* Task directions
Please repeat only these lines, exactly: the one containing "metadata för videoresurs](assets/video_asset.png)" and all that come after it in the material.

* Supplied information

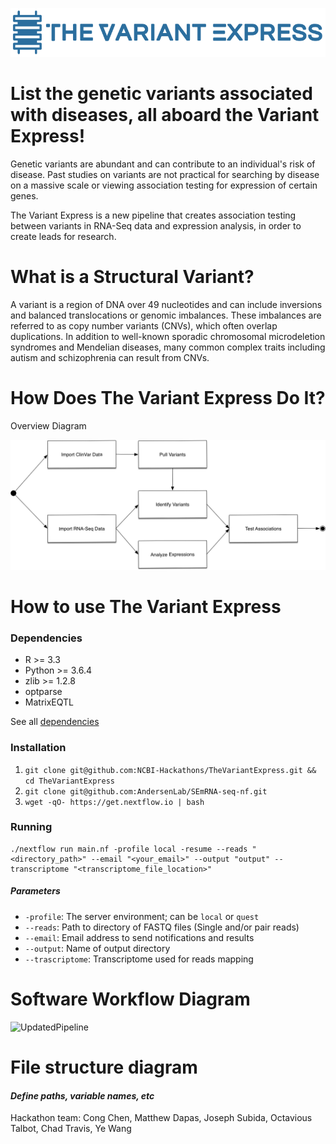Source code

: ![Logo](images/Logo.png)

# List the genetic variants associated with diseases,  all aboard the Variant Express!

Genetic variants are abundant and can contribute to an individual's risk of disease. Past studies on variants are not practical for searching by disease on a massive scale or viewing association testing for expression of certain genes.  

The Variant Express is a new pipeline that creates association testing between variants in RNA-Seq data and expression analysis, in order to create leads for research. 

# What is a Structural Variant?

A variant is a region of DNA over 49 nucleotides and can include inversions and balanced translocations or genomic imbalances.  These imbalances are referred to as copy number variants (CNVs), which often overlap duplications.  In addition to well-known sporadic chromosomal microdeletion syndromes and Mendelian diseases, many common complex traits including autism and schizophrenia can result from CNVs.

# How Does The Variant Express Do It?

Overview Diagram

![Pipeline](images/pipeline.png)

# How to use The Variant Express

### Dependencies

- R >= 3.3
- Python >= 3.6.4
- zlib >= 1.2.8
- optparse
- MatrixEQTL

See all [dependencies](https://github.com/NCBI-Hackathons/TheVariantExpress/blob/master/DEPENDENCIES)

### Installation

1. `git clone git@github.com:NCBI-Hackathons/TheVariantExpress.git && cd TheVariantExpress`
2. `git clone git@github.com:AndersenLab/SEmRNA-seq-nf.git`
3. `wget -qO- https://get.nextflow.io | bash`

### Running

    ./nextflow run main.nf -profile local -resume --reads "<directory_path>" --email "<your_email>" --output "output" --transcriptome "<transcriptome_file_location>"

##### Parameters

- `-profile`: The server environment; can be `local` or `quest`
- `--reads`: Path to directory of FASTQ files (Single and/or pair reads)
- `--email`: Email address to send notifications and results
- `--output`: Name of output directory
- `--trascriptome`: Transcriptome used for reads mapping


# Software Workflow Diagram

![UpdatedPipeline](https://docs.google.com/drawings/d/e/2PACX-1vRj84kE1cPLvzOBnkFm1tWz4ZjQWhGTybDpKjc9rBf2huzqlTTA3ViRTK6sJX6qW4ra-3TqnIGJPmKk/pub?w=960&h=720)

# File structure diagram 
#### _Define paths, variable names, etc_

Hackathon team: Cong Chen, Matthew Dapas, Joseph Subida, Octavious Talbot, Chad Travis, Ye Wang

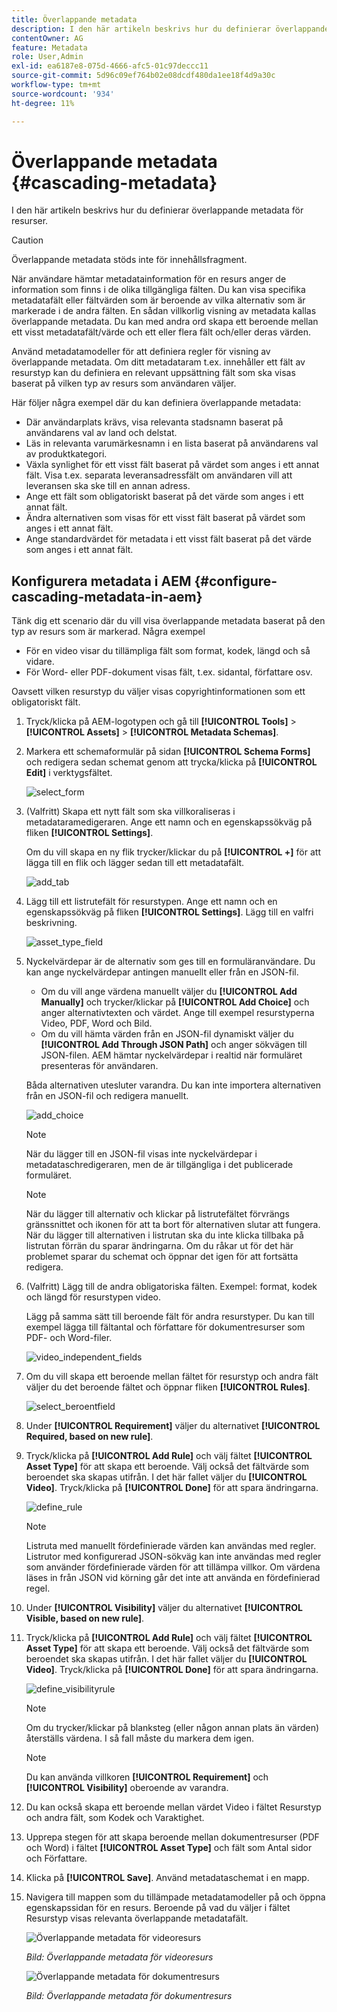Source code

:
 ```yaml
---
title: Överlappande metadata
description: I den här artikeln beskrivs hur du definierar överlappande metadata för resurser.
contentOwner: AG
feature: Metadata
role: User,Admin
exl-id: ea6187e8-075d-4666-afc5-01c97deccc11
source-git-commit: 5d96c09ef764b02e08dcdf480da1ee18f4d9a30c
workflow-type: tm+mt
source-wordcount: '934'
ht-degree: 11%

---
```


# Överlappande metadata {#cascading-metadata}

I den här artikeln beskrivs hur du definierar överlappande metadata för resurser.

>[!CAUTION]
>
>Överlappande metadata stöds inte för innehållsfragment.

När användare hämtar metadatainformation för en resurs anger de information som finns i de olika tillgängliga fälten. Du kan visa specifika metadatafält eller fältvärden som är beroende av vilka alternativ som är markerade i de andra fälten. En sådan villkorlig visning av metadata kallas överlappande metadata. Du kan med andra ord skapa ett beroende mellan ett visst metadatafält/värde och ett eller flera fält och/eller deras värden.

Använd metadatamodeller för att definiera regler för visning av överlappande metadata. Om ditt metadataram t.ex. innehåller ett fält av resurstyp kan du definiera en relevant uppsättning fält som ska visas baserat på vilken typ av resurs som användaren väljer.

Här följer några exempel där du kan definiera överlappande metadata:

* Där användarplats krävs, visa relevanta stadsnamn baserat på användarens val av land och delstat.
* Läs in relevanta varumärkesnamn i en lista baserat på användarens val av produktkategori.
* Växla synlighet för ett visst fält baserat på värdet som anges i ett annat fält. Visa t.ex. separata leveransadressfält om användaren vill att leveransen ska ske till en annan adress.
* Ange ett fält som obligatoriskt baserat på det värde som anges i ett annat fält.
* Ändra alternativen som visas för ett visst fält baserat på värdet som anges i ett annat fält.
* Ange standardvärdet för metadata i ett visst fält baserat på det värde som anges i ett annat fält.

## Konfigurera metadata i AEM {#configure-cascading-metadata-in-aem}

Tänk dig ett scenario där du vill visa överlappande metadata baserat på den typ av resurs som är markerad. Några exempel

* För en video visar du tillämpliga fält som format, kodek, längd och så vidare.
* För Word- eller PDF-dokument visas fält, t.ex. sidantal, författare osv.

Oavsett vilken resurstyp du väljer visas copyrightinformationen som ett obligatoriskt fält.

1. Tryck/klicka på AEM-logotypen och gå till **[!UICONTROL Tools]** > **[!UICONTROL Assets]** > **[!UICONTROL Metadata Schemas]**.
1. Markera ett schemaformulär på sidan **[!UICONTROL Schema Forms]** och redigera sedan schemat genom att trycka/klicka på **[!UICONTROL Edit]** i verktygsfältet.

   ![select_form](assets/select_form.png)

1. (Valfritt) Skapa ett nytt fält som ska villkoraliseras i metadataramedigeraren. Ange ett namn och en egenskapssökväg på fliken **[!UICONTROL Settings]**.

   Om du vill skapa en ny flik trycker/klickar du på **[!UICONTROL +]** för att lägga till en flik och lägger sedan till ett metadatafält.

   ![add_tab](assets/add_tab.png)

1. Lägg till ett listrutefält för resurstypen. Ange ett namn och en egenskapssökväg på fliken **[!UICONTROL Settings]**. Lägg till en valfri beskrivning.

   ![asset_type_field](assets/asset_type_field.png)

1. Nyckelvärdepar är de alternativ som ges till en formuläranvändare. Du kan ange nyckelvärdepar antingen manuellt eller från en JSON-fil.

   * Om du vill ange värdena manuellt väljer du **[!UICONTROL Add Manually]** och trycker/klickar på **[!UICONTROL Add Choice]** och anger alternativtexten och värdet. Ange till exempel resurstyperna Video, PDF, Word och Bild.
   * Om du vill hämta värden från en JSON-fil dynamiskt väljer du **[!UICONTROL Add Through JSON Path]** och anger sökvägen till JSON-filen. AEM hämtar nyckelvärdepar i realtid när formuläret presenteras för användaren.

   Båda alternativen utesluter varandra. Du kan inte importera alternativen från en JSON-fil och redigera manuellt.

   ![add_choice](assets/add_choice.png)

   >[!NOTE]
   >
   >När du lägger till en JSON-fil visas inte nyckelvärdepar i metadataschredigeraren, men de är tillgängliga i det publicerade formuläret.

   >[!NOTE]
   >
   >När du lägger till alternativ och klickar på listrutefältet förvrängs gränssnittet och ikonen för att ta bort för alternativen slutar att fungera. När du lägger till alternativen i listrutan ska du inte klicka tillbaka på listrutan förrän du sparar ändringarna. Om du råkar ut för det här problemet sparar du schemat och öppnar det igen för att fortsätta redigera.

1. (Valfritt) Lägg till de andra obligatoriska fälten. Exempel: format, kodek och längd för resurstypen video.

   Lägg på samma sätt till beroende fält för andra resurstyper. Du kan till exempel lägga till fältantal och författare för dokumentresurser som PDF- och Word-filer.

   ![video_independent_fields](assets/video_dependent_fields.png)

1. Om du vill skapa ett beroende mellan fältet för resurstyp och andra fält väljer du det beroende fältet och öppnar fliken **[!UICONTROL Rules]**.

   ![select_beroentfield](assets/select_dependentfield.png)

1. Under **[!UICONTROL Requirement]** väljer du alternativet **[!UICONTROL Required, based on new rule]**.
1. Tryck/klicka på **[!UICONTROL Add Rule]** och välj fältet **[!UICONTROL Asset Type]** för att skapa ett beroende. Välj också det fältvärde som beroendet ska skapas utifrån. I det här fallet väljer du **[!UICONTROL Video]**. Tryck/klicka på **[!UICONTROL Done]** för att spara ändringarna.

   ![define_rule](assets/define_rule.png)

   >[!NOTE]
   >
   >Listruta med manuellt fördefinierade värden kan användas med regler. Listrutor med konfigurerad JSON-sökväg kan inte användas med regler som använder fördefinierade värden för att tillämpa villkor. Om värdena läses in från JSON vid körning går det inte att använda en fördefinierad regel.

1. Under **[!UICONTROL Visibility]** väljer du alternativet **[!UICONTROL Visible, based on new rule]**.

1. Tryck/klicka på **[!UICONTROL Add Rule]** och välj fältet **[!UICONTROL Asset Type]** för att skapa ett beroende. Välj också det fältvärde som beroendet ska skapas utifrån. I det här fallet väljer du **[!UICONTROL Video]**. Tryck/klicka på **[!UICONTROL Done]** för att spara ändringarna.

   ![define_visibilityrule](assets/define_visibilityrule.png)

   >[!NOTE]
   >
   >Om du trycker/klickar på blanksteg (eller någon annan plats än värden) återställs värdena. I så fall måste du markera dem igen.

   >[!NOTE]
   >
   >Du kan använda villkoren **[!UICONTROL Requirement]** och **[!UICONTROL Visibility]** oberoende av varandra.

1. Du kan också skapa ett beroende mellan värdet Video i fältet Resurstyp och andra fält, som Kodek och Varaktighet.
1. Upprepa stegen för att skapa beroende mellan dokumentresurser (PDF och Word) i fältet **[!UICONTROL Asset Type]** och fält som Antal sidor och Författare.
1. Klicka på **[!UICONTROL Save]**. Använd metadataschemat i en mapp.

1. Navigera till mappen som du tillämpade metadatamodeller på och öppna egenskapssidan för en resurs. Beroende på vad du väljer i fältet Resurstyp visas relevanta överlappande metadatafält.

   ![Överlappande metadata för videoresurs](assets/video_asset.png)

   *Bild: Överlappande metadata för videoresurs*

   ![Överlappande metadata för dokumentresurs](assets/doc_type_fields.png)

   *Bild: Överlappande metadata för dokumentresurs*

* The answer
   ![Överlappande metadata för videoresurs](assets/video_asset.png)

   *Bild: Överlappande metadata för videoresurs*

   ![Överlappande metadata för dokumentresurs](assets/doc_type_fields.png)

   *Bild: Överlappande metadata för dokumentresurs*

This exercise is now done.